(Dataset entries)
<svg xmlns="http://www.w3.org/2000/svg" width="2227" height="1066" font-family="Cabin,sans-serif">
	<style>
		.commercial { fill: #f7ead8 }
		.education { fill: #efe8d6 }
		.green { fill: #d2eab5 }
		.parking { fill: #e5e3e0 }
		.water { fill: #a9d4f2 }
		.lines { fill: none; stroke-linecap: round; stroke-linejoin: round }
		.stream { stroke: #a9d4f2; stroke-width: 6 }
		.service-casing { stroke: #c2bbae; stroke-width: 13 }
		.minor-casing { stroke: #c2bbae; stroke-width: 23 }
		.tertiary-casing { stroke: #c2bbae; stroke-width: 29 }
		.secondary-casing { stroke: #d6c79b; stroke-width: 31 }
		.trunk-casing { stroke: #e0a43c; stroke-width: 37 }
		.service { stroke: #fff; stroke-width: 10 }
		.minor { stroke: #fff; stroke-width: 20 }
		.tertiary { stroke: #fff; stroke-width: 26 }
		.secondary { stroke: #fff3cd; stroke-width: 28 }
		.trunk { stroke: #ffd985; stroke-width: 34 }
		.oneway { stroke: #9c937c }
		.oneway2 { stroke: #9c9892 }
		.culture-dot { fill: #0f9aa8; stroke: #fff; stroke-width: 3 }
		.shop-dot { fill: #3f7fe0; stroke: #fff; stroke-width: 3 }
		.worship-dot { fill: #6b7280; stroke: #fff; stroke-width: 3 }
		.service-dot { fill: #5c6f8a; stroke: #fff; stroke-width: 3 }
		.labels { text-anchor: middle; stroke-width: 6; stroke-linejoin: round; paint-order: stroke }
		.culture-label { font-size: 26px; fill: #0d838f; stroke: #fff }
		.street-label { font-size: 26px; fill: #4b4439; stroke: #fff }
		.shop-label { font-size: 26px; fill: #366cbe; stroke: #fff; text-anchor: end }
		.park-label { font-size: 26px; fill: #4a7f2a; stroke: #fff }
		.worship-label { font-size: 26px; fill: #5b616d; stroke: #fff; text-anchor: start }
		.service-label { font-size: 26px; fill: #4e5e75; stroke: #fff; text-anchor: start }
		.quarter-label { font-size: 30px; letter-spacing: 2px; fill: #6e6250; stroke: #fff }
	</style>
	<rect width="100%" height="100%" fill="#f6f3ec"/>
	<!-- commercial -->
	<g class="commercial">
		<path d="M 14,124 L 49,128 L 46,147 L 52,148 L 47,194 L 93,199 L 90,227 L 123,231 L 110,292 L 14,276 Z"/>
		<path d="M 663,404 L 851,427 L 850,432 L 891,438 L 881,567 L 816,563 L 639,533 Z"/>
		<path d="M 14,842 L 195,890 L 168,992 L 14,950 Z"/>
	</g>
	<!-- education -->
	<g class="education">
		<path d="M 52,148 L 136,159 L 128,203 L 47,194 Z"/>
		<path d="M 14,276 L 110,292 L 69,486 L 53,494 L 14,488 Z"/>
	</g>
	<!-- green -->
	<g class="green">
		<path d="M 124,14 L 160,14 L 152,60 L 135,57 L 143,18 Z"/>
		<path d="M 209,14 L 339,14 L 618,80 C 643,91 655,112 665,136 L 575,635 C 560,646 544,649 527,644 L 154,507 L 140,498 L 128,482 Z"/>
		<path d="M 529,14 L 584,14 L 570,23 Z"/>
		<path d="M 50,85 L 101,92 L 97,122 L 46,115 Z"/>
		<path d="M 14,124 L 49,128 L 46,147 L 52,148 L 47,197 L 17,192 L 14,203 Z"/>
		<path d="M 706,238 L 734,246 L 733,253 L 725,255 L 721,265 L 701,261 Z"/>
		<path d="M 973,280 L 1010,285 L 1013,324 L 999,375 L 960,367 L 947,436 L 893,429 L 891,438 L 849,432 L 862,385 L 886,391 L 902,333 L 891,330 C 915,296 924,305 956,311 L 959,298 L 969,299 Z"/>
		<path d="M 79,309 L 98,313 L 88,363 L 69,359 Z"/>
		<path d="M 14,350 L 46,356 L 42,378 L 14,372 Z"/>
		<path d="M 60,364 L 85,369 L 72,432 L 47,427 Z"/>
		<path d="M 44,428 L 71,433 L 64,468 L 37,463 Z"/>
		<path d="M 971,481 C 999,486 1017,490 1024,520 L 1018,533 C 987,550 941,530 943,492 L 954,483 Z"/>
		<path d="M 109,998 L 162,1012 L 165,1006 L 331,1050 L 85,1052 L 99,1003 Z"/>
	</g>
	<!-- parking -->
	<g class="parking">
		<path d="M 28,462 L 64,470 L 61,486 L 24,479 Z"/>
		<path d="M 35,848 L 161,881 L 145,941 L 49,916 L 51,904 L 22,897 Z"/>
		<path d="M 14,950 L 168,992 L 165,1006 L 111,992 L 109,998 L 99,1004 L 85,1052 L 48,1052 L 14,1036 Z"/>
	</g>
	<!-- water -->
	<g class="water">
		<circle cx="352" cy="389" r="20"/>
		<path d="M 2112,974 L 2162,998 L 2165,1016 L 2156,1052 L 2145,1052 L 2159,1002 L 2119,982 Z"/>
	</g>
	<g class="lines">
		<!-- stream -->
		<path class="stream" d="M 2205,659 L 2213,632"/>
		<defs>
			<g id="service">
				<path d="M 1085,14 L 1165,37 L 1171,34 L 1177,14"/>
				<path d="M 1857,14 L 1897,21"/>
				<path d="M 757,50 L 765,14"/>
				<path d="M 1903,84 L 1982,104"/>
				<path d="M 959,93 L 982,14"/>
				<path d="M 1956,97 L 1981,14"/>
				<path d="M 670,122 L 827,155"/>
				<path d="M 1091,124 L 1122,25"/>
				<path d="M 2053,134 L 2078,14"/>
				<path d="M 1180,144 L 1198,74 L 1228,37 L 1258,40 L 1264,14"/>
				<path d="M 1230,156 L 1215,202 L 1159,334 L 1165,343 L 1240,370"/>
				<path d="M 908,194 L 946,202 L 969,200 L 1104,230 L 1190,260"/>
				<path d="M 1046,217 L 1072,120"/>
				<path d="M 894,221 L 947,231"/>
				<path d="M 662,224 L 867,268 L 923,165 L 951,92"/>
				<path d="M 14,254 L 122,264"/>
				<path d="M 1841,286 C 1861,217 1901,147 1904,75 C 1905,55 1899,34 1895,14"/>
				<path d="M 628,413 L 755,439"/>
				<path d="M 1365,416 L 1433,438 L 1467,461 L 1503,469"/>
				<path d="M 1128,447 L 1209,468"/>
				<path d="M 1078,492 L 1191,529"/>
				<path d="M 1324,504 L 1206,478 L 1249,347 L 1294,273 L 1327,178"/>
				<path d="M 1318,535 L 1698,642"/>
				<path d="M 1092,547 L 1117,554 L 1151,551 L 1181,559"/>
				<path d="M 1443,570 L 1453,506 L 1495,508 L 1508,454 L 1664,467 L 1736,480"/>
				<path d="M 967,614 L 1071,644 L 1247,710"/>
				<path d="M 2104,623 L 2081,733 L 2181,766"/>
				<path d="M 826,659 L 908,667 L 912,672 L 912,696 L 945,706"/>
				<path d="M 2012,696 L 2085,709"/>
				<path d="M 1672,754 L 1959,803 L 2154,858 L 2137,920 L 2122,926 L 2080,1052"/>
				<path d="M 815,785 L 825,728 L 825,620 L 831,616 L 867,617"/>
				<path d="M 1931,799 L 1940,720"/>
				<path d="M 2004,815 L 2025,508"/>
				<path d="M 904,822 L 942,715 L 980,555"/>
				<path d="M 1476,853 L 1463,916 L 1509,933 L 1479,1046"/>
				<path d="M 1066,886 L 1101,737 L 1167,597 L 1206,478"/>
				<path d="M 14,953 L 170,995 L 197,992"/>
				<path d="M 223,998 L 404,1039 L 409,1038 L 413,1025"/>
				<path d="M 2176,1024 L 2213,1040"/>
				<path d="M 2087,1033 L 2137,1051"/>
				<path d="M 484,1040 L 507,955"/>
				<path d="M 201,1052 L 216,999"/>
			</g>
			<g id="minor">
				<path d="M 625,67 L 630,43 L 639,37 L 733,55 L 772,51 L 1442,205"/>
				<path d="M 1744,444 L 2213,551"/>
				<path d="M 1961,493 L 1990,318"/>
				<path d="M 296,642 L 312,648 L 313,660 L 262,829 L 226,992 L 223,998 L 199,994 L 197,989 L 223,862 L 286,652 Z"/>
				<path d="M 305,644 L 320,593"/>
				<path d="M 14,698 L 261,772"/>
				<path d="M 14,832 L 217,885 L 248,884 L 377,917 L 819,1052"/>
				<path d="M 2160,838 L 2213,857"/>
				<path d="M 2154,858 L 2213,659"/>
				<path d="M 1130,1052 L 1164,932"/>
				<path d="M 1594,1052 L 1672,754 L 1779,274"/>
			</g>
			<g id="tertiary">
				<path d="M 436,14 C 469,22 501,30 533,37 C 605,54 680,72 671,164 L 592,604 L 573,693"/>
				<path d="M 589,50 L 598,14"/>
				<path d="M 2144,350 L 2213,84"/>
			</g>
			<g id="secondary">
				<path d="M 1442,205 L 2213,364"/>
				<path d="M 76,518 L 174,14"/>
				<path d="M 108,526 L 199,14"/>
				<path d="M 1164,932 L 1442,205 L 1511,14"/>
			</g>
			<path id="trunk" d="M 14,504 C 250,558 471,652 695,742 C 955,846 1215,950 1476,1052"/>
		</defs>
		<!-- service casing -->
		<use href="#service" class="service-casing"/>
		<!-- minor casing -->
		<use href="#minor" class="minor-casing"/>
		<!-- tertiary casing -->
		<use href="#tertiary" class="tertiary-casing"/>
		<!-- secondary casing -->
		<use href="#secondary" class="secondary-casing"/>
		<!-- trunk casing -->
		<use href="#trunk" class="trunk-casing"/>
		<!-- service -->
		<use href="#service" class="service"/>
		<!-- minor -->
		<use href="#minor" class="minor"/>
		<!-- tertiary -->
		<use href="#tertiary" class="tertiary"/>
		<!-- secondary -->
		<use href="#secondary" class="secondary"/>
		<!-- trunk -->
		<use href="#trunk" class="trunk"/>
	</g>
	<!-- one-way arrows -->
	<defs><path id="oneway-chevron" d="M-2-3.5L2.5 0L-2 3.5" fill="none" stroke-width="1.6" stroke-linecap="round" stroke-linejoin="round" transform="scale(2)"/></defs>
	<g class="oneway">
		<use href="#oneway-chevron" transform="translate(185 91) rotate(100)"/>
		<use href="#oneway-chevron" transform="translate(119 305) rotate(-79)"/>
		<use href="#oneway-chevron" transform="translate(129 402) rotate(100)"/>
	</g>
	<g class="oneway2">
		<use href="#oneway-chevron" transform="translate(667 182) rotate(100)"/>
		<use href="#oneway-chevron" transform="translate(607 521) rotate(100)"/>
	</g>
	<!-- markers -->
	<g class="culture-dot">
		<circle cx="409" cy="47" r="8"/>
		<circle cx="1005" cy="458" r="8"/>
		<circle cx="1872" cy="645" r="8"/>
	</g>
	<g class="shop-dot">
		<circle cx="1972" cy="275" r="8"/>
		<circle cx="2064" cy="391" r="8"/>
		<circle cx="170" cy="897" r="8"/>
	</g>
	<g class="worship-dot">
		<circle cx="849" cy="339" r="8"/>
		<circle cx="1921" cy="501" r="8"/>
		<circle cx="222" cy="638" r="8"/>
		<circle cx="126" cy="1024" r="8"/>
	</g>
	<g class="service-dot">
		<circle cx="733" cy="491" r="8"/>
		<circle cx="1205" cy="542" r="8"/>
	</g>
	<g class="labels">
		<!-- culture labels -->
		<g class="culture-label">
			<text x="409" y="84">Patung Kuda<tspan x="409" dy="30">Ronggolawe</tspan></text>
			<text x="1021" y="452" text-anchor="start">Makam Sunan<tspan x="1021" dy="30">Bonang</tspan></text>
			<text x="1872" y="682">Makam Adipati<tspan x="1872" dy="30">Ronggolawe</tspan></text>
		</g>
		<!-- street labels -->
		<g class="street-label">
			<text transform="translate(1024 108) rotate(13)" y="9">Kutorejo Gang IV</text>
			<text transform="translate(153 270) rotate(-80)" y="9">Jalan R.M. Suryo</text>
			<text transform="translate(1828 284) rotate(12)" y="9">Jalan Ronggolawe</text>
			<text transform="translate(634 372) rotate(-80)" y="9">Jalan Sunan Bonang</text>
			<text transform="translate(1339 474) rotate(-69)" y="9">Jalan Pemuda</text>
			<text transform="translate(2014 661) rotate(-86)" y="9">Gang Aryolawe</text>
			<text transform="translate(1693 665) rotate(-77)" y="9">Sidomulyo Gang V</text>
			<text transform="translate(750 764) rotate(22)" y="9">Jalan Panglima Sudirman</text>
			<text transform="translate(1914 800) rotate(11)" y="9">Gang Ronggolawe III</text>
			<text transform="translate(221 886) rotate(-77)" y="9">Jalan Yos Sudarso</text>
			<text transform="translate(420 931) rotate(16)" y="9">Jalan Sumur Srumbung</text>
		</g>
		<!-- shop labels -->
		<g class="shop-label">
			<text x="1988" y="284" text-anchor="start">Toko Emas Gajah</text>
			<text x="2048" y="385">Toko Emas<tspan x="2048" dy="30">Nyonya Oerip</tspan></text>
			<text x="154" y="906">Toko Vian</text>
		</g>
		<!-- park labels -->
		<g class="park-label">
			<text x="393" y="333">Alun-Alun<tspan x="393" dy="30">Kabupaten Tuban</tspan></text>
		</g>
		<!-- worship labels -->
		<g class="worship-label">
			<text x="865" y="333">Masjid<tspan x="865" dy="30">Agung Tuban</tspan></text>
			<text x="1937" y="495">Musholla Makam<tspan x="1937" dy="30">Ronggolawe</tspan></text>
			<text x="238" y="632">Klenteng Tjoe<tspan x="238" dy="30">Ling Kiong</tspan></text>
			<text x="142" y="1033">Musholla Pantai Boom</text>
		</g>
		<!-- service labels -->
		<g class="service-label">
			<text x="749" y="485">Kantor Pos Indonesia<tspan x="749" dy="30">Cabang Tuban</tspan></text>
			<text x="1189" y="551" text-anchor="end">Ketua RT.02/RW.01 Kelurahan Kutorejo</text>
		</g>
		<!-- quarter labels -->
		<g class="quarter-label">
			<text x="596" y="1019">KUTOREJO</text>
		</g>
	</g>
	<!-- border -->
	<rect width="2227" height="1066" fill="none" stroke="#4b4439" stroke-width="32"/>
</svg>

*What the task requires*. Review the entries above and return every line where "lines" appears.

*Solution to the exercise*.
		.lines { fill: none; stroke-linecap: round; stroke-linejoin: round }
	<g class="lines">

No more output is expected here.